Полная версия
Меч и крест

Зинаида Гиппиус
Меч и крест
…Ученики Его, Иаков и Иоанн, сказали: Господи! хочешь ли, мы скажем, чтобы огонь сошел с неба и истребил их, как и Илия сделал?
Но Он, обратившись к ним, запретил им и сказал: не знаете, какого вы духа; Ибо Сын Человеческий пришел не губить души человеческие, а спасать.
Лк. 9, 54-55-56Можно ли сейчас писать философически-отвлеченно о силе-насилии, убийстве, казни? И. А. Ильин думает, что можно, и пишет. Но нелегко следовать за ним, в беспросветные дебри рассуждений. Если у каждого пальцы бурые и липнут, чьей-нибудь кровью замараны, – своей или чужой, – как рассуждать о крови «вообще», о том, когда и чью лучше проливать?

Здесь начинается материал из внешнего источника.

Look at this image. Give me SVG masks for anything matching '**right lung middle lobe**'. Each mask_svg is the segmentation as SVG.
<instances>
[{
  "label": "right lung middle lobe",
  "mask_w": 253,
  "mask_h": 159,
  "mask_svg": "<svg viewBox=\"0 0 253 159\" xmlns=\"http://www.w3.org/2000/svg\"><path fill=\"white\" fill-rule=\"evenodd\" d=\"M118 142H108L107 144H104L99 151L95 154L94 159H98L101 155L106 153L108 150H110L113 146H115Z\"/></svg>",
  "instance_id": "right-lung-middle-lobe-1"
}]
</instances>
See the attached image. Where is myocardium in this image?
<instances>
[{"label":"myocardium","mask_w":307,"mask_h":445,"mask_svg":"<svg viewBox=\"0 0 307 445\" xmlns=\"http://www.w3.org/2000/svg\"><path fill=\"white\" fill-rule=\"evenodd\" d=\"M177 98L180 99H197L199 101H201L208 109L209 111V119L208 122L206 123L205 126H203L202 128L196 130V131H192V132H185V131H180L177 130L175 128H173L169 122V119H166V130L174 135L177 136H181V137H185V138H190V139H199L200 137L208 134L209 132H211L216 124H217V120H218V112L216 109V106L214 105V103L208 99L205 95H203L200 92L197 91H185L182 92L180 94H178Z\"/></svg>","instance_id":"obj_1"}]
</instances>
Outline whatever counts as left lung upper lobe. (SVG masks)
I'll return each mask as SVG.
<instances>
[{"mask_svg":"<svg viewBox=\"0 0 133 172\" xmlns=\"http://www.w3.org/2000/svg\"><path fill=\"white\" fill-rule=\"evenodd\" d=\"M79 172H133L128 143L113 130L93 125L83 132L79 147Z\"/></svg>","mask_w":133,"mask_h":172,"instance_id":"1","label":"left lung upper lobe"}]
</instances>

Быть может, это лишь ощущение, и вопрос о силе-насилии, об убийстве, поднять все-таки нужно. Я только против внешней, чисто рассудительной манеры Ильина. От нее, от ее тона, и даже от постоянных повторений: «Христос, Христос, молитва, Бог», – веет чем-то мертвенно-злым…
Какой Христос? Какая молитва? Какой Бог? Не Ягве ли, никакого Сына не знающий, одинокий Бог кровей?
Или – кто?
* * *Вот первое впечатление от «христианской» книги «Сопротивление злу силой». Насколько оно основательно, – увидим далее.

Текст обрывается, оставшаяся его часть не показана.